Une dénonciation par la GAM du manque de transparence des Majors

PLAYLIST - LE SENTIMENT D'INJUSTICE ECONOMIQUE DES ARTISTES

Une dénonciation par la GAM du manque de transparence des Majors | Une réponse indirecte des majors

Acteurs en jeu

♫ La complexe rémunération des artistes

Si certains artistes comme Taylor Swift peuvent se targuer d’avoir la capacité d’influencer le comportement de leurs producteurs, la situation est bien différente pour le commun des interprètes.

La relation entre artistes et producteurs est complexe, surtout en raison de la complexité du système des droits autour de la musique. Lorsqu’une plateforme diffuse une écoute d’un artiste, elle doit payer une somme d’argent aux ayants droits. Cette somme est ensuite divisée entre le producteur de la musique, son compositeur, son interprète etc… parfois au travers de sociétés de gestion collective (SACEM, SPEDIDAM etc…). Dans le cas de la répartition de l’argent entre le producteur et l’interprète, la question est un peu plus complexe car le pourcentage de la somme touchée par les artistes est définie dans le contrat qui les lient aux producteurs. Jusqu’à très récemment, les artistes et les producteurs étaient surtout liés par un type de contrat appelé “contrat d’artiste”.

D’après la GAM (Guilde des Artistes de la Musique), en ordre de grandeur sur chaque vue, un artiste touchera un pourcentage brut de moins de 10% de ce que la plateforme versera en droits (les 90% restants allant aux producteurs). Les syndicats d’artistes et la GAM considèrent que cette somme est insuffisante et que la part qui revient aux artistes devrait comporter au moins deux chiffres en brut [53].

"La seule garantie de rémunération minimale acceptable est une redevance sous forme de taux net à deux chiffres applicable dès la première exploitation"
la GAM

Si les choses s’arrêtaient ici, la relation artiste-producteur serait somme toute assez simple. Cependant, sur le pourcentage versé aux artistes, les producteurs vont retirer des abattements.

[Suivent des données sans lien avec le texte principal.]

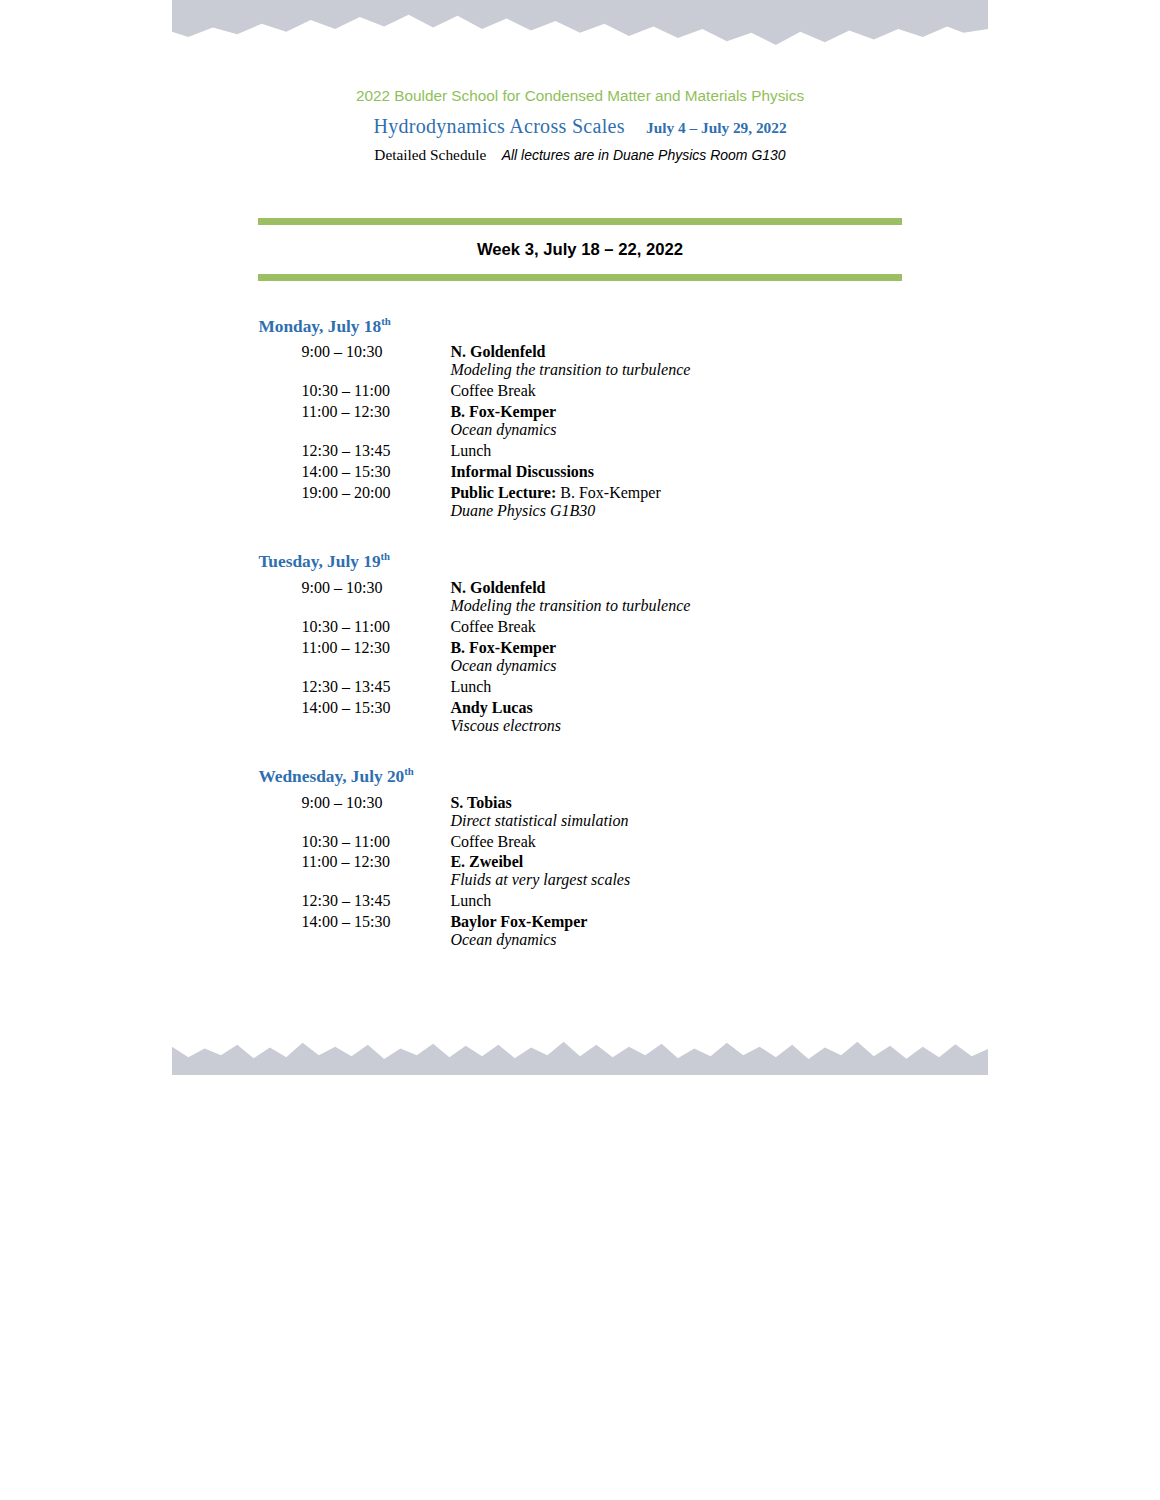2022 Boulder School for Condensed Matter and Materials Physics
Hydrodynamics Across Scales July 4 – July 29, 2022
Detailed Schedule All lectures are in Duane Physics Room G130
Week 3, July 18 – 22, 2022
Monday, July 18th
| 9:00 – 10:30 | N. Goldenfeld Modeling the transition to turbulence |
| 10:30 – 11:00 | Coffee Break |
| 11:00 – 12:30 | B. Fox-Kemper Ocean dynamics |
| 12:30 – 13:45 | Lunch |
| 14:00 – 15:30 | Informal Discussions |
| 19:00 – 20:00 | Public Lecture: B. Fox-Kemper Duane Physics G1B30 |
Tuesday, July 19th
| 9:00 – 10:30 | N. Goldenfeld Modeling the transition to turbulence |
| 10:30 – 11:00 | Coffee Break |
| 11:00 – 12:30 | B. Fox-Kemper Ocean dynamics |
| 12:30 – 13:45 | Lunch |
| 14:00 – 15:30 | Andy Lucas Viscous electrons |
Wednesday, July 20th
| 9:00 – 10:30 | S. Tobias Direct statistical simulation |
| 10:30 – 11:00 | Coffee Break |
| 11:00 – 12:30 | E. Zweibel Fluids at very largest scales |
| 12:30 – 13:45 | Lunch |
| 14:00 – 15:30 | Baylor Fox-Kemper Ocean dynamics |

♫ La critique du système des abattements

Ces abattements sont des taux de revenu en moins pour l’artiste que le producteur récupère pour avoir fait un investissement sur l’artiste. Par exemple si un producteur fait une campagne de publicité pour un artiste, il pratiquera sur le revenu de cet artiste un abattement “Publicité” qui vaudra par exemple 20%, et l’artiste ne touchera que 8% de ce que la plateforme a payé au lieu de 10%. L’application de ces abattements par les producteurs est sujet de vives critiques de la part de la GAM et on trouve également une critique de cette pratique dès 2010 par l’ADAMI (Société civile pour l’Administration des Droits des Artistes et Musiciens Interprètes).

D’une part ces abattements seraient beaucoup trop nombreux, et donc amputent les artistes d’une partie non négligeable de leur rémunération, faisant tomber les royalties des artistes à des valeurs jugées anormalement basses par les syndicats d’artistes. [46]

D’autre part les producteurs peuvent rajouter des abattements arbitraires dont l’existence ne se justifie pas forcément selon les mêmes syndicats d’artistes. Deux exemples cités par la GAM lors de la médiation Schwartz (qui ont été abolis depuis sur la plupart des contrats) sont la “casse vinyle” et l’abattement “numérique”.

La “casse vinyle” est un abattement d’origine qui vient du fait qu’à l’époque où l’on vendait encore la musique sous forme de vinyles. Ces vinyles étaient très fragiles et il arrivait très souvent qu’ils se cassent, ce qui obligeait les producteurs à produire des vinyles en excès, d’où un surcoût qui a justifié un abattement. Le principal reproche fait à cet abattement est qu’il a persisté bien après le passage au CD et même au numérique.

L’abattement “numérique” est un abattement qui est apparu au moment de la transition du CD au format numérique, et le sens précis de cet abattement n’a jamais été très clair aux yeux des artistes. [47]

♫ La transparence du salaire des artistes, un combat partagé

En plus de cela, une revendication de la GAM au moment des accords de la Médiation Schwartz était plus de transparence sur les fiches de salaire des artistes. Concrètement, lorsque les artistes reçoivent leurs fiches de salaire, ils connaissent la somme qu’eux touchent et les abattements qui leur ont été appliqués, mais ignorent combien leur revenu aurait été sans ces abattements, ni quel abattement impacte le plus le revenu. D’où l’appel de la GAM pour plus de transparence de la part des producteurs et en particulier des producteurs.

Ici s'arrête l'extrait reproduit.